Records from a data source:
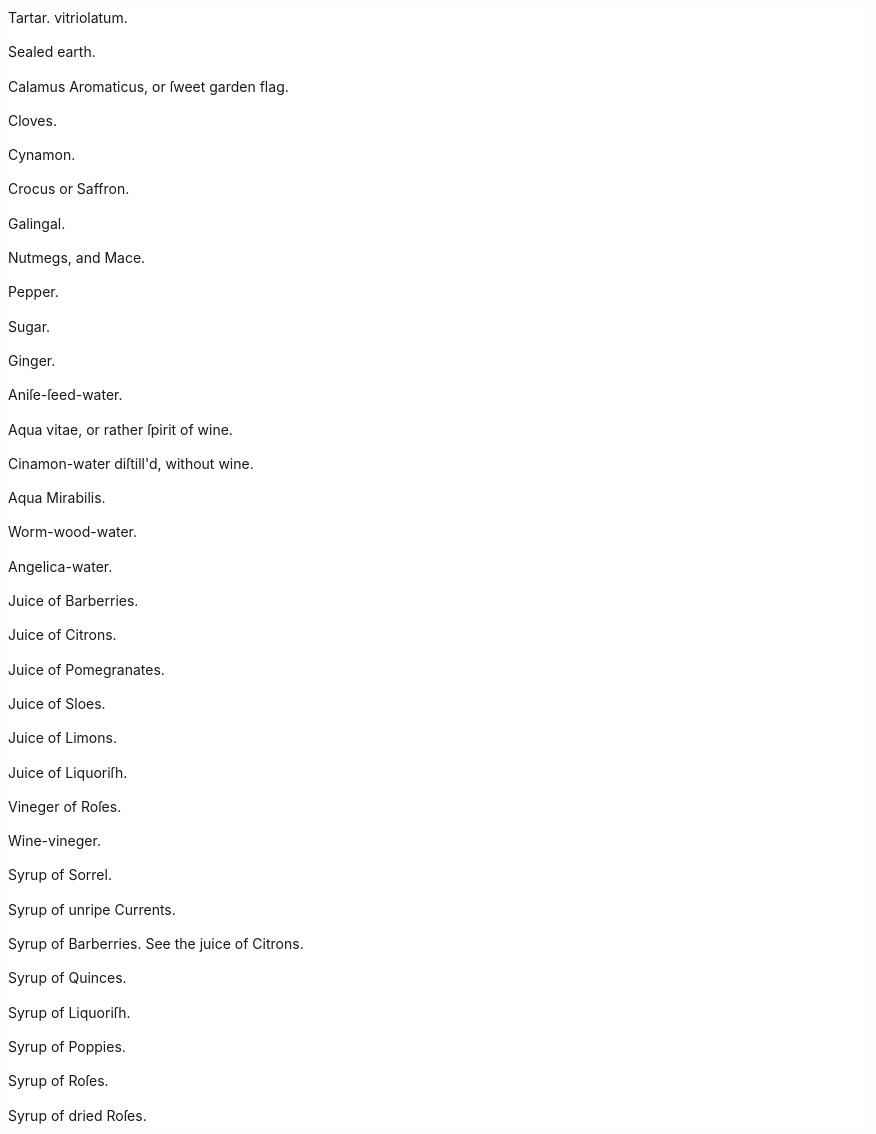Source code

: Tartar. vitriolatum.

Sealed earth.

Calamus Aromaticus, or ſweet garden flag.

Cloves.

Cynamon.

Crocus or Saffron.

Galingal.

Nutmegs, and Mace.

Pepper.

Sugar.

Ginger.

Aniſe-ſeed-water.

Aqua vitae, or rather ſpirit of wine.

Cinamon-water diſtill'd, without wine.

Aqua Mirabilis.

Worm-wood-water.

Angelica-water.

Juice of Barberries.

Juice of Citrons.

Juice of Pomegranates.

Juice of Sloes.

Juice of Limons.

Juice of Liquoriſh.

Vineger of Roſes.

Wine-vineger.

Syrup of Sorrel.

Syrup of unripe Currents.

Syrup of Barberries. See the juice of Citrons.

Syrup of Quinces.

Syrup of Liquoriſh.

Syrup of Poppies.

Syrup of Roſes.

Syrup of dried Roſes.
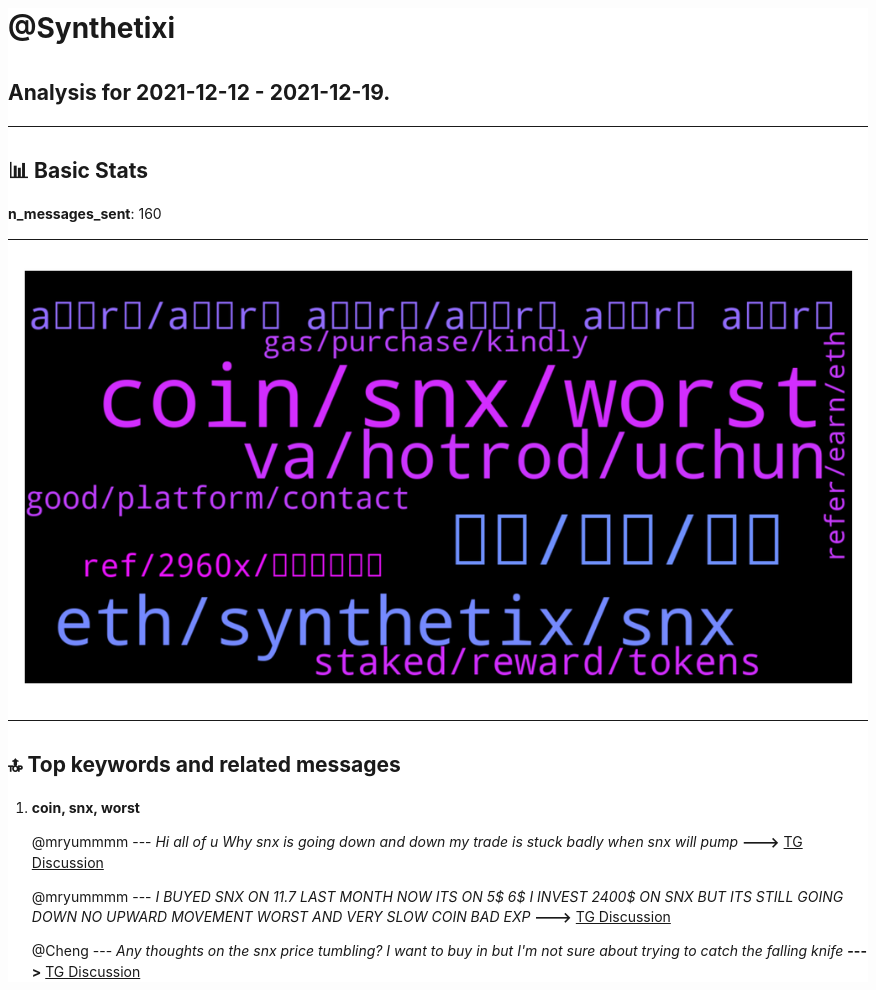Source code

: # **@Synthetixi**
 ## Analysis for **2021-12-12** - **2021-12-19**.

---

## 📊 **Basic Stats**

**n_messages_sent**: 160

---
![wordcloud](Synthetixi_7Days_wordcloud.png)

---


## 🔝 **Top keywords and related messages**

1. **coin, snx, worst**

    @mryummmm --- *Hi all of u  Why snx is going down and down my trade is stuck badly when snx will pump* **--->** [TG Discussion](https://t.me/Synthetixi/18079)

    @mryummmm --- *I BUYED SNX ON 11.7 LAST MONTH NOW ITS ON 5$ 6$ I INVEST 2400$ ON SNX BUT ITS STILL GOING DOWN NO UPWARD MOVEMENT WORST AND VERY SLOW COIN BAD EXP* **--->** [TG Discussion](https://t.me/Synthetixi/18182)

    @Cheng --- *Any thoughts on the snx price tumbling? I want to buy in but I'm not sure about trying to catch the falling knife* **--->** [TG Discussion](https://t.me/Synthetixi/18118)
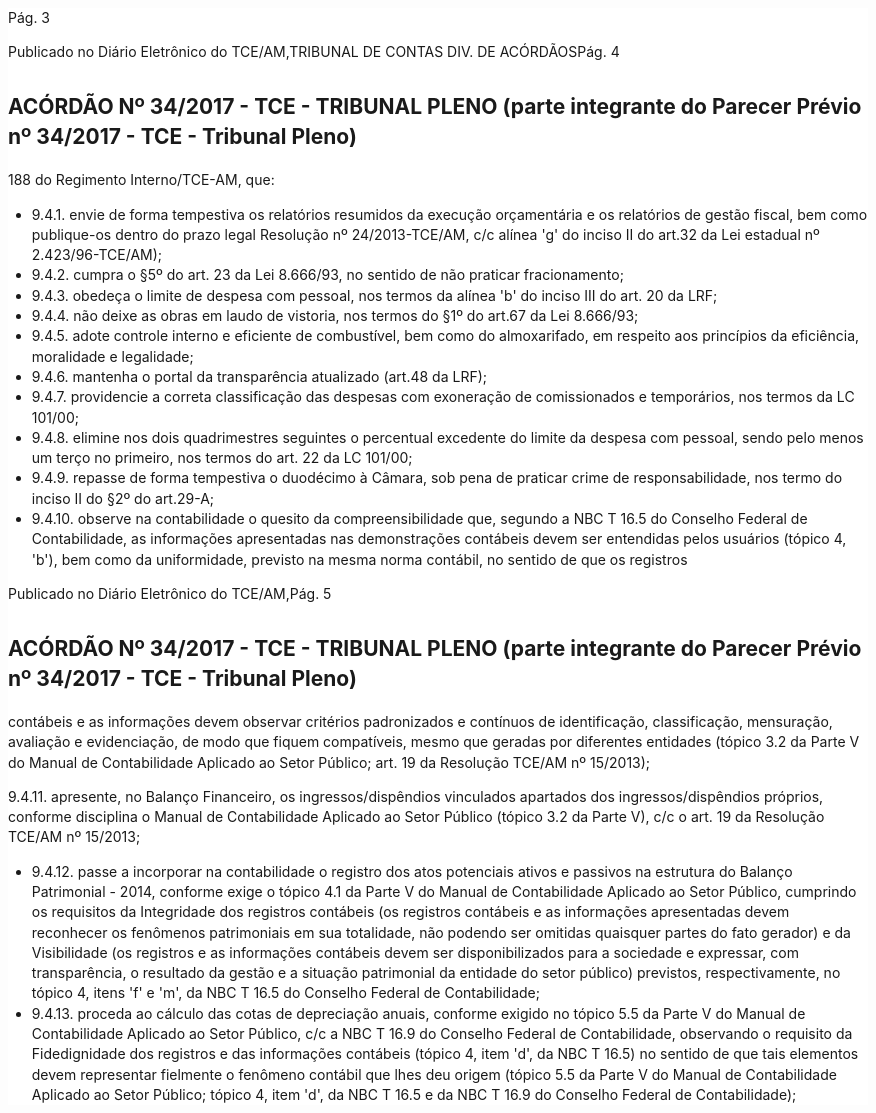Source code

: Pág. 3

Publicado  no  Diário Eletrônico do TCE/AM,TRIBUNAL DE CONTAS DIV. DE  ACÓRDÃOSPág. 4

## ACÓRDÃO Nº 34/2017 - TCE - TRIBUNAL PLENO (parte integrante do Parecer Prévio nº 34/2017 - TCE - Tribunal Pleno)

188 do Regimento Interno/TCE-AM, que:

- 9.4.1. envie  de  forma  tempestiva  os  relatórios  resumidos  da execução orçamentária e os relatórios de gestão fiscal, bem como  publique-os  dentro  do  prazo  legal Resolução  nº 24/2013-TCE/AM, c/c alínea 'g' do inciso II do art.32 da Lei estadual nº 2.423/96-TCE/AM);
- 9.4.2. cumpra o §5º do art. 23 da Lei 8.666/93, no sentido de não praticar fracionamento;
- 9.4.3. obedeça o limite de despesa com pessoal, nos termos da alínea 'b' do inciso III do art. 20 da LRF;
- 9.4.4. não deixe as obras em laudo  de vistoria, nos termos do §1º do art.67 da Lei 8.666/93;
- 9.4.5. adote  controle  interno  e  eficiente  de  combustível,  bem como  do almoxarifado, em  respeito aos princípios da eficiência, moralidade e legalidade;
- 9.4.6. mantenha o portal  da transparência atualizado (art.48 da LRF);
- 9.4.7. providencie  a  correta  classificação  das  despesas  com exoneração de comissionados e temporários, nos termos da LC 101/00;
- 9.4.8. elimine  nos  dois  quadrimestres  seguintes  o  percentual excedente  do  limite  da  despesa  com  pessoal,  sendo  pelo menos um terço no primeiro, nos termos do art. 22 da LC 101/00;
- 9.4.9. repasse de forma tempestiva o duodécimo à Câmara, sob pena  de  praticar  crime  de  responsabilidade,  nos  termo  do inciso II do §2º do art.29-A;
- 9.4.10. observe na contabilidade o quesito da compreensibilidade que,  segundo  a  NBC  T  16.5  do  Conselho  Federal  de Contabilidade, as informações apresentadas nas demonstrações contábeis devem  ser entendidas pelos usuários (tópico 4, 'b'), bem como da uniformidade, previsto na  mesma  norma contábil,  no  sentido  de  que  os  registros

Publicado  no  Diário Eletrônico do TCE/AM,Pág. 5

## ACÓRDÃO Nº 34/2017 - TCE - TRIBUNAL PLENO (parte integrante do Parecer Prévio nº 34/2017 - TCE - Tribunal Pleno)

contábeis e as informações devem observar critérios padronizados  e  contínuos  de  identificação,  classificação, mensuração, avaliação e evidenciação, de modo que fiquem compatíveis,  mesmo  que  geradas  por  diferentes  entidades (tópico 3.2 da Parte V do Manual de Contabilidade Aplicado ao Setor Público; art. 19 da Resolução TCE/AM nº 15/2013);

9.4.11. apresente, no Balanço Financeiro, os ingressos/dispêndios vinculados apartados dos ingressos/dispêndios próprios, conforme disciplina o Manual de  Contabilidade  Aplicado  ao  Setor  Público  (tópico  3.2  da Parte V), c/c o art. 19 da Resolução TCE/AM nº 15/2013;

- 9.4.12. passe  a  incorporar  na  contabilidade  o  registro  dos  atos potenciais ativos e passivos na estrutura do Balanço Patrimonial - 2014, conforme exige o tópico 4.1 da Parte V do  Manual  de  Contabilidade  Aplicado  ao  Setor  Público, cumprindo os requisitos da Integridade dos registros contábeis (os registros contábeis e as informações apresentadas devem reconhecer os fenômenos patrimoniais em  sua  totalidade,  não  podendo  ser  omitidas  quaisquer partes do fato gerador) e  da  Visibilidade (os registros e as informações  contábeis  devem  ser  disponibilizados  para  a sociedade  e  expressar, com  transparência,  o  resultado  da gestão e a situação patrimonial da entidade do setor público) previstos,  respectivamente,  no  tópico  4,  itens  'f'  e 'm',  da NBC T 16.5 do Conselho Federal de Contabilidade;
- 9.4.13. proceda  ao  cálculo  das  cotas  de  depreciação  anuais, conforme  exigido  no  tópico  5.5  da  Parte  V  do  Manual  de Contabilidade Aplicado ao Setor Público, c/c  a NBC T 16.9 do Conselho Federal de Contabilidade, observando o requisito da Fidedignidade dos registros e das informações contábeis (tópico 4, item 'd', da NBC T 16.5) no sentido de que tais elementos devem representar fielmente o fenômeno contábil  que  lhes  deu  origem  (tópico  5.5  da  Parte  V  do Manual de Contabilidade  Aplicado ao Setor Público; tópico 4,  item 'd', da NBC T 16.5 e da NBC T 16.9 do Conselho Federal de Contabilidade);
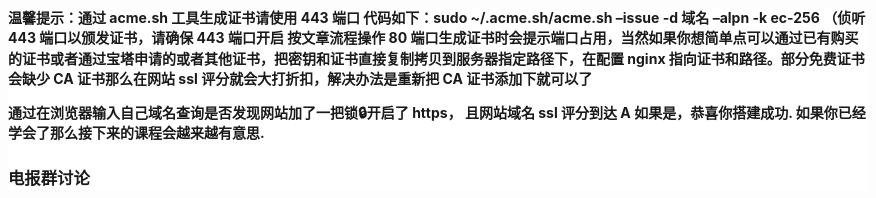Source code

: **温馨提示：通过 acme.sh 工具生成证书请使用 443 端口 代码如下：sudo ~/.acme.sh/acme.sh –issue -d 域名 –alpn -k ec-256 （侦听 443 端口以颁发证书，请确保 443 端口开启 按文章流程操作 80 端口生成证书时会提示端口占用，当然如果你想简单点可以通过已有购买的证书或者通过宝塔申请的或者其他证书，把密钥和证书直接复制拷贝到服务器指定路径下，在配置 nginx 指向证书和路径。部分免费证书会缺少 CA 证书那么在网站 ssl 评分就会大打折扣，解决办法是重新把 CA 证书添加下就可以了**

**通过在浏览器输入自己域名查询是否发现网站加了一把锁🔒开启了 https， 且网站域名 ssl 评分到达 A 如果是，恭喜你搭建成功. 如果你已经学会了那么接下来的课程会越来越有意思.**

### [](#电报群讨论 "电报群讨论")电报群讨论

• WHAT THE EXERCISE ASKS: Across the entries above, find the lines with the string "Resolução" and copy them.

• YOUR RESPONSE:
- 9.4.1. envie  de  forma  tempestiva  os  relatórios  resumidos  da execução orçamentária e os relatórios de gestão fiscal, bem como  publique-os  dentro  do  prazo  legal Resolução  nº 24/2013-TCE/AM, c/c alínea 'g' do inciso II do art.32 da Lei estadual nº 2.423/96-TCE/AM);
contábeis e as informações devem observar critérios padronizados  e  contínuos  de  identificação,  classificação, mensuração, avaliação e evidenciação, de modo que fiquem compatíveis,  mesmo  que  geradas  por  diferentes  entidades (tópico 3.2 da Parte V do Manual de Contabilidade Aplicado ao Setor Público; art. 19 da Resolução TCE/AM nº 15/2013);
9.4.11. apresente, no Balanço Financeiro, os ingressos/dispêndios vinculados apartados dos ingressos/dispêndios próprios, conforme disciplina o Manual de  Contabilidade  Aplicado  ao  Setor  Público  (tópico  3.2  da Parte V), c/c o art. 19 da Resolução TCE/AM nº 15/2013;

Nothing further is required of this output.